Writebol's story — how she contracted and somehow beat Ebola — illustrates some of the mysteries of the disease. It also offers insight into the motivations of thousands of aid workers and religious missionaries who, like Writebol, take great risks to toil in the developing world, saving strangers' lives.

Writebol, 59, comes from a family steeped in religious evangelism. Her father, a volunteer firefighter, made humanitarian trips to Haiti when she was growing up; her parents hosted traveling missionaries in their home. "The influence and the stories — hearing what God did all around the world — was very influential," Writebol says.

Writebol's husband, David, also 59, her high school sweetheart, became a youth pastor after the couple married and soon felt the call to greater service. So when their two boys were in their late teens, the couple, then living in Charlotte, N.C., began exploring options to do mission work. David, a software specialist, and Nancy, a stay-at-home mom and later a college counselor, agreed in 1998 to abandon the security of their home for lives of service in virtual poverty.

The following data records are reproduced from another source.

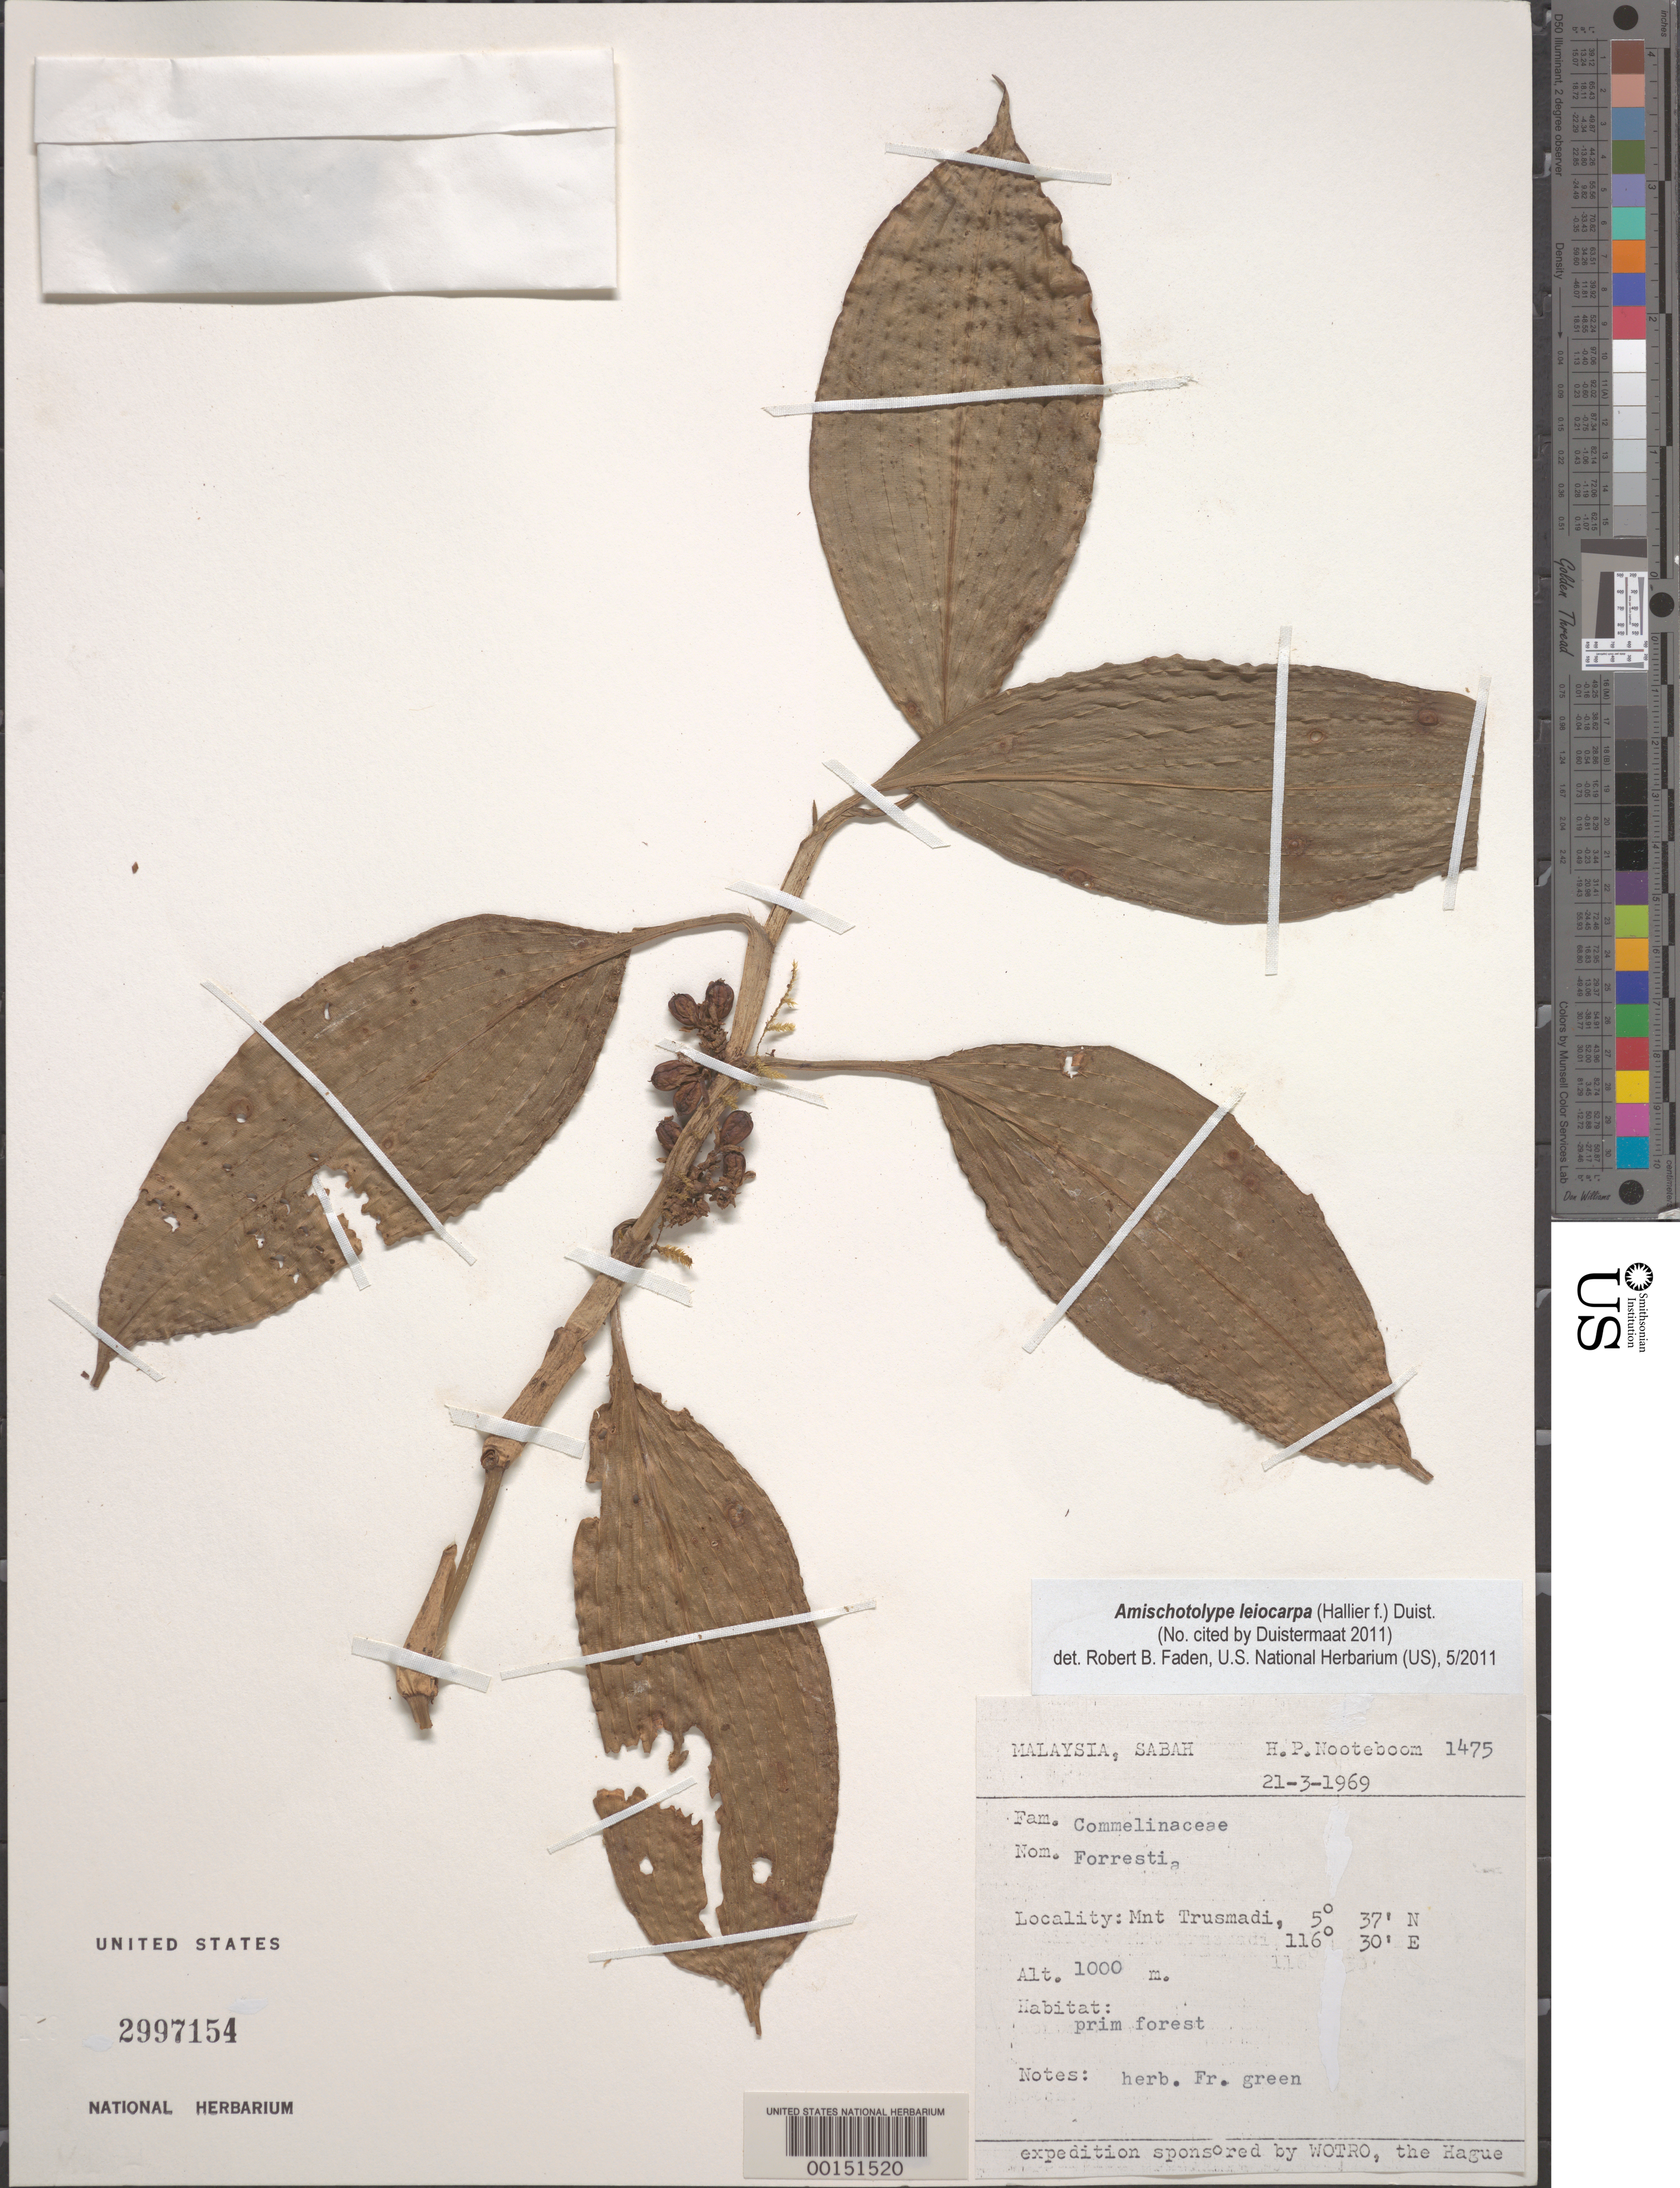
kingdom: Plantae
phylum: Tracheophyta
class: Liliopsida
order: Commelinales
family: Commelinaceae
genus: Amischotolype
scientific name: Amischotolype leiocarpa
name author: (Hallier f.) Duist.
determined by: Faden, Robert B., (US), Smithsonian Institution - National Museum of Natural History (UNITED STATES)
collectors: H. P. Nooteboom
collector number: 1475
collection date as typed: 21 Mar 1969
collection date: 1969-03-21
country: Malaysia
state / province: Sabah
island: Borneo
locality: Mt. trusmadi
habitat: Forest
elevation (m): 1000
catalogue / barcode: US 2997154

"We felt compelled because of our faith," explains Nancy. "People didn't understand, but that life seemed normal to us."

The couple sold their four-bedroom house and all their possessions except clothes, scrapbooks and computers. Their beloved pet collie, Sophie, went to Nancy's mother before they took up volunteer posts in Ecuador, in northwest South America, and then Zambia, in southern Africa. In August 2013, they decided to join the 120-plus-year-old interdenominational Christian group known as Serving in Mission (SIM) in Monrovia, Liberia, the fourth-poorest country in the world and a nation recently wracked by civil war and sectarian violence.

Nancy and David lived in a small bungalow within SIM's Eternal Love Winning Africa (ELWA) compound, home to a 50-bed hospital, a Christian school and the first Christian radio station in Africa. David worked as the technical manager of the hospital, and Nancy served as a nurse's assistant. When not working, the pair delighted in getting to know the locals, strolling the beach nearby and spreading the gospel in the war-torn city, which lacks basic infrastructure.